Task requirements: Please return all of the records verbatim, with the pictures omitted.

[Information given — start]

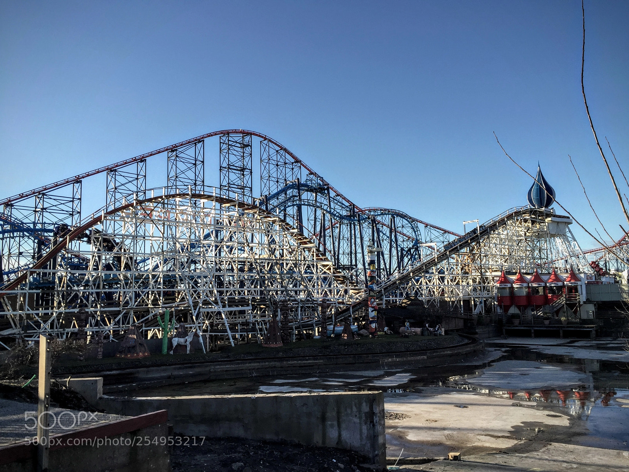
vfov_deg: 48.2
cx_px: 314
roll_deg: +1.9
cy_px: 236
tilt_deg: +7.3
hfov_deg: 61.7
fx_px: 527
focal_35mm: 29
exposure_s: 1/942
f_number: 2.2
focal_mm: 4.15
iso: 32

[Information given — finish]

Result for this task:
vfov_deg: 48.2
cx_px: 314
roll_deg: +1.9
cy_px: 236
tilt_deg: +7.3
hfov_deg: 61.7
fx_px: 527
focal_35mm: 29
exposure_s: 1/942
f_number: 2.2
focal_mm: 4.15
iso: 32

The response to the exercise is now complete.